* C.bank raises repo by 25 bps, reverse repo by 75 bps
* Signs of ‘undesired’ credit growth continues
* Analysts expect downward pressure on rupee to ease (Adds quotes)
By Shihar Aneez
COLOMBO, April 5 (Reuters) - Sri Lanka’s central bank on Thursday r aised policy rates as expected t o curb credit growth which it said appeared to be expanding at an “undesired pace”.
The island nation’s monetary authority raised the repurchase rate by 25 basis points to 7.75 percent and the repurchase rate by 75 basis points to 9.75 per cent.

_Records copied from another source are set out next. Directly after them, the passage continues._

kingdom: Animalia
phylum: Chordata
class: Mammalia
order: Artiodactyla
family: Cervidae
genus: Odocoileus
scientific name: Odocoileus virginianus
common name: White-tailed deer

Both are now at their highest levels in more than two years.
The central bank decision to raise the rates this year for a second time was mainly to curb credit growth, which hit a 16-year high of 34 percent by the end of 2011.

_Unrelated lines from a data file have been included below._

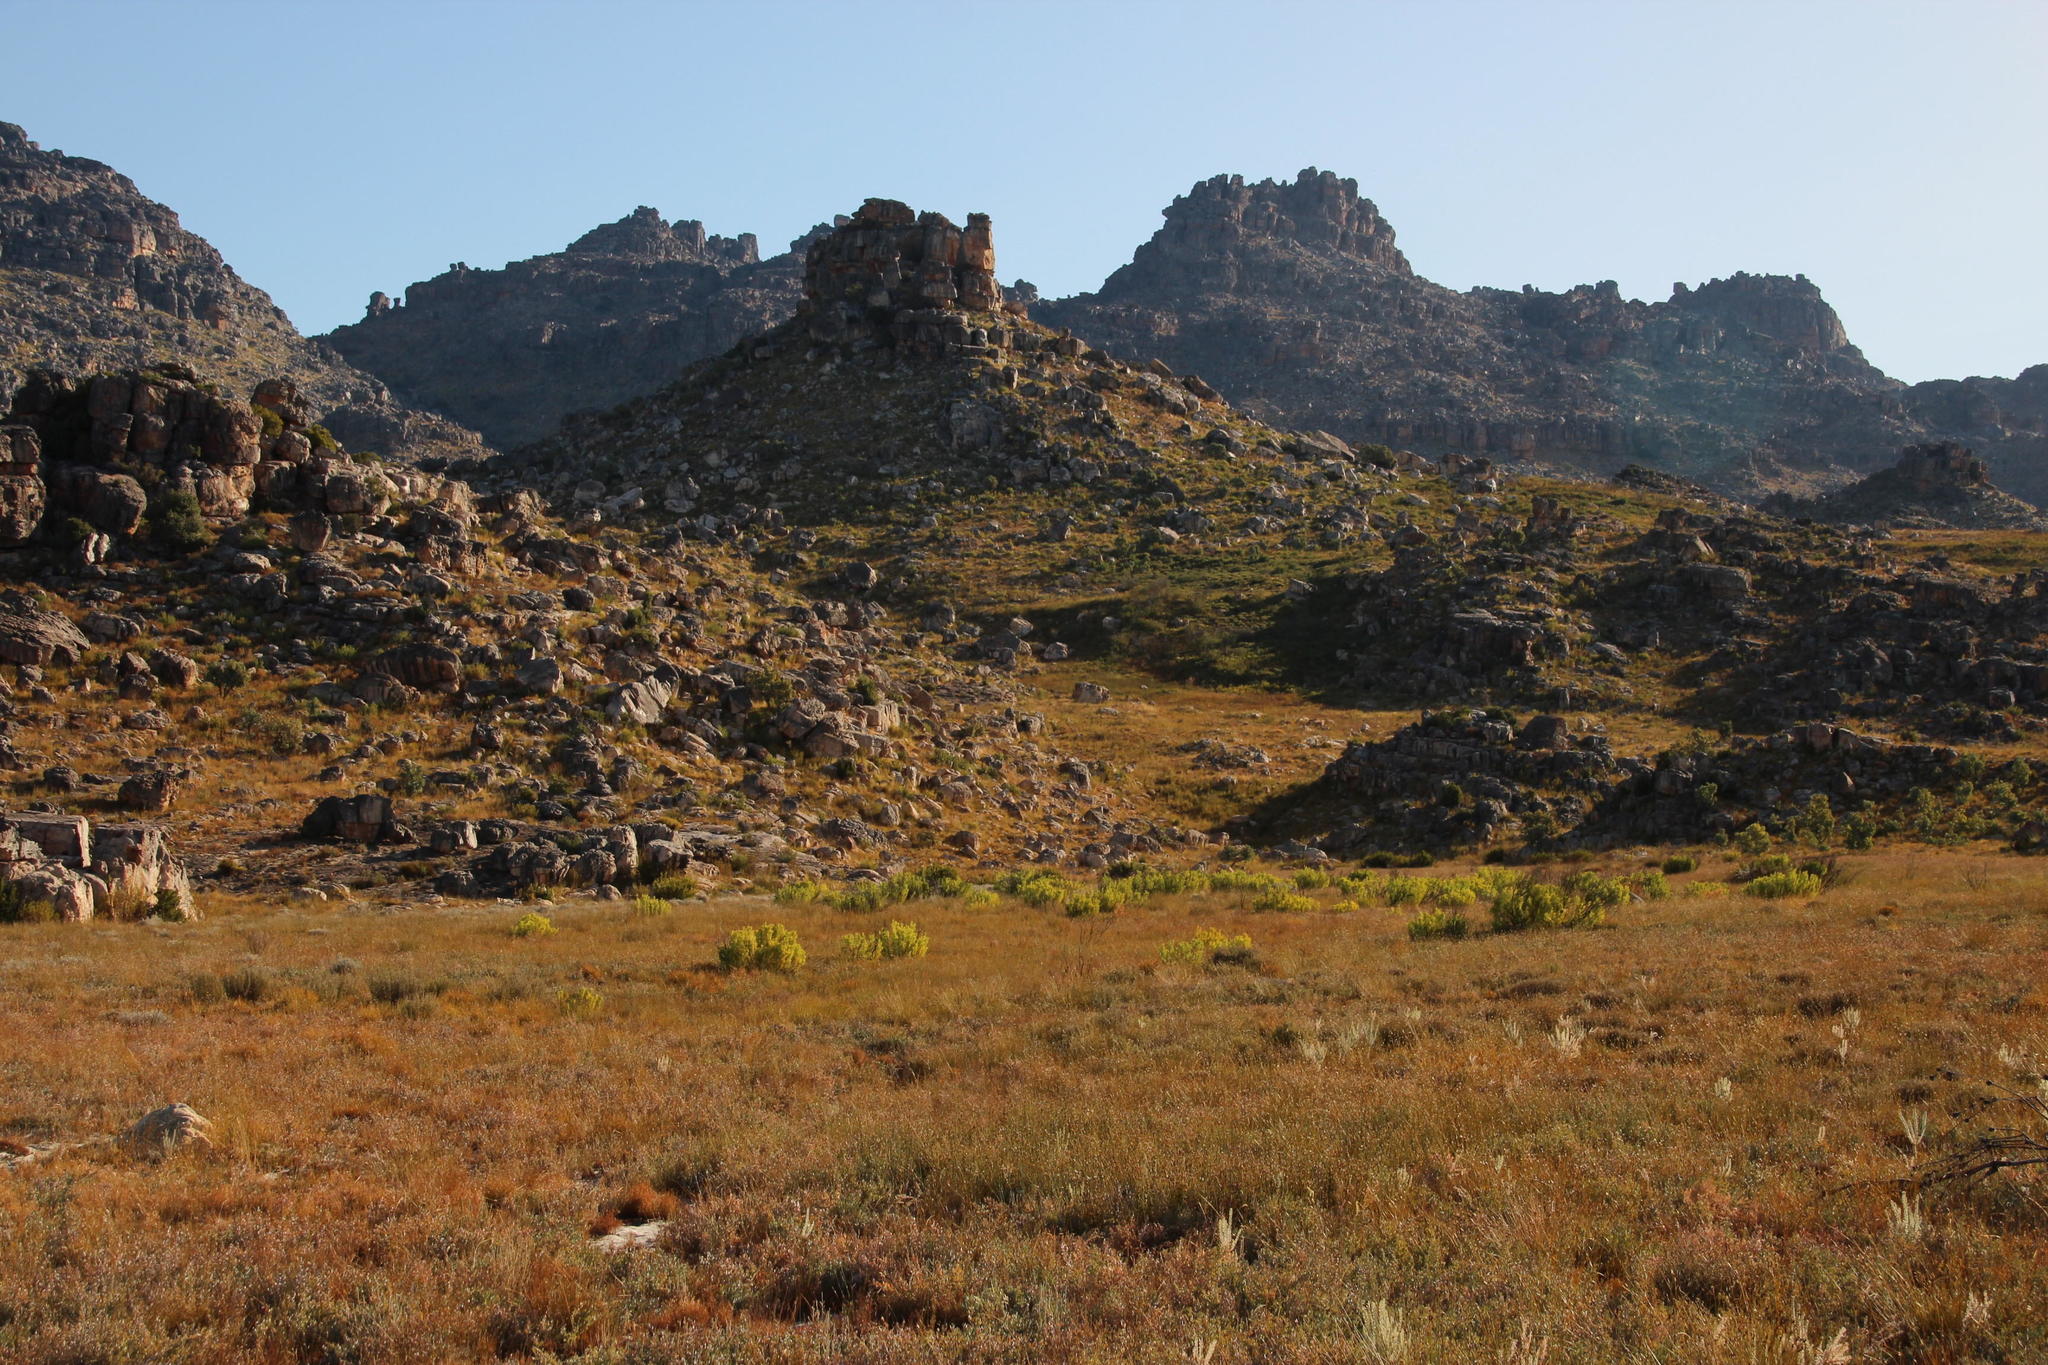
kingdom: Plantae
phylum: Tracheophyta
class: Magnoliopsida
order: Proteales
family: Proteaceae
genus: Leucadendron
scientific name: Leucadendron salignum
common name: Common sunshine conebush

“There are still some signs that credit growth is continuing at an undesired pace,” the central bank said in a statement.

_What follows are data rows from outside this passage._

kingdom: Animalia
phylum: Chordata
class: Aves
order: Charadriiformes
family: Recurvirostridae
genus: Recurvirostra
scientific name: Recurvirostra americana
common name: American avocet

“Therefore, the monetary board is of the view that a further adjustment of policy rates...is warranted to ensure a smooth deceleration of credit growth through the year in order to achieve the target set for end year, and to anchor inflation expectations.”
Analysts said the move will ease depreciation pressure on the rupee.
“This direction gives a warning signal to borrowers that they will have to pay a high price for credit and it will help to ease the demand for importer dollars,” said a currency dealer on condition of anonymity.
“But there should be at least a 2 percent rate hike to ease of the pressure on the rupee.”
The rupee has depreciated by 9.2 percent since the central bank stopped defending it on Feb. 9. The currency hit a record low of 131.60 to the dollar on March 19, but has rebounded 5 percent since then.
Sri Lanka’s Treasury Secretary on Wednesday told Reuters another 50 basis points’ upward revision in the policy rates could stabilise the whole macroeconomic environment.
In February, the central bank raised both rates by 50 basis points, its first such move since 2007, while ordering banks to limit 2012 credit growth to 18 percent year-on-year.
After the February rate hikes and change in exchange rate policy, the government also raised fuel, electricity and transportation prices to cool demand-side pressures.
That prompted the central bank to lower its 2012 economic growth target to 7.2 percent, from 8 percent.
The IMF said on Tuesday the economy had not gone into overdrive, but cautioned there were signs that bore watching, such as increases in credit and imports.